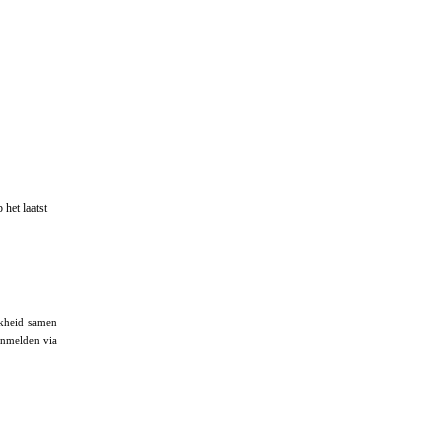
 het laatst
jkheid samen
anmelden via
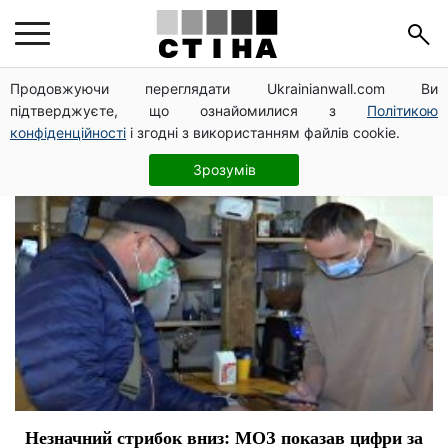
адаптивный карантин
Продовжуючи переглядати Ukrainianwall.com Ви
підтверджуєте, що ознайомилися з
Політикою
конфіденційності
і згодні з використанням файлів cookie.
Зрозумів
Незначний стрибок вниз: МОЗ показав цифри за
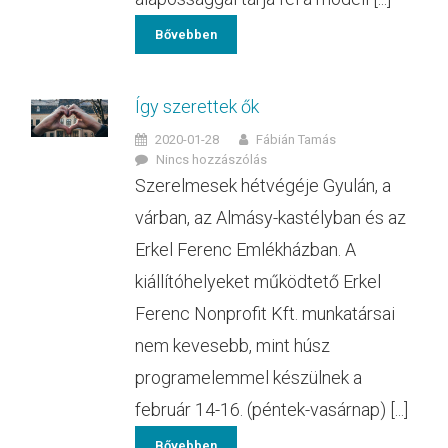
Bővebben
Így szerettek ők
2020-01-28
Fábián Tamás
Nincs hozzászólás
Szerelmesek hétvégéje Gyulán, a
várban, az Almásy-kastélyban és az
Erkel Ferenc Emlékházban. A
kiállítóhelyeket működtető Erkel
Ferenc Nonprofit Kft. munkatársai
nem kevesebb, mint húsz
programelemmel készülnek a
február 14-16. (péntek-vasárnap) [...]
Bővebben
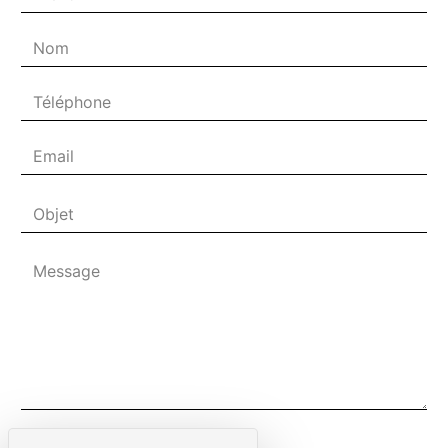
Combien font trois plus un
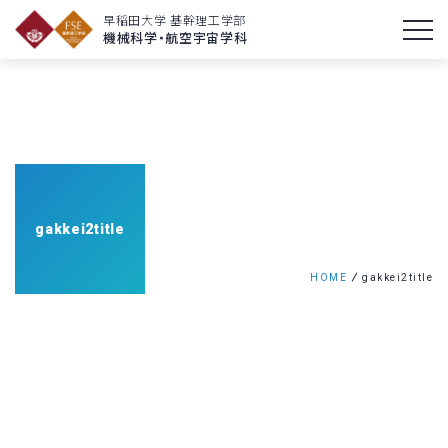
早稲田大学 基幹理工学部
機械科学・航空宇宙学科
gakkei2title
HOME
gakkei2title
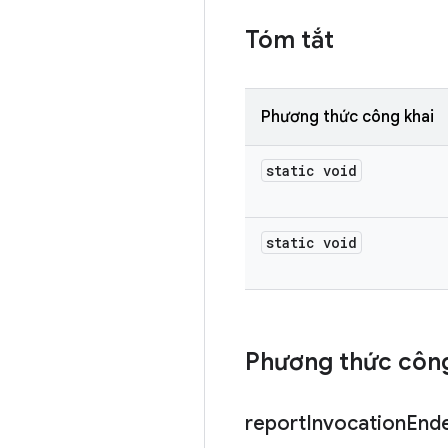
Tóm tắt
Phương thức công khai
static void
static void
Phương thức công
report
Invocation
End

○ ○ ○ ○ ○

**What to do:** Only the lines from the start of the material through the line containing "várban, az Almásy-kastélyban és az" should be transcribed. Pictures stay out.

**Expected output:**
 het laatst
jkheid samen
anmelden via
адаптивный карантин
Продовжуючи переглядати Ukrainianwall.com Ви
підтверджуєте, що ознайомилися з
Політикою
конфіденційності
і згодні з використанням файлів cookie.
Зрозумів
Незначний стрибок вниз: МОЗ показав цифри за
Bővebben
Így szerettek ők
2020-01-28
Fábián Tamás
Nincs hozzászólás
Szerelmesek hétvégéje Gyulán, a
várban, az Almásy-kastélyban és az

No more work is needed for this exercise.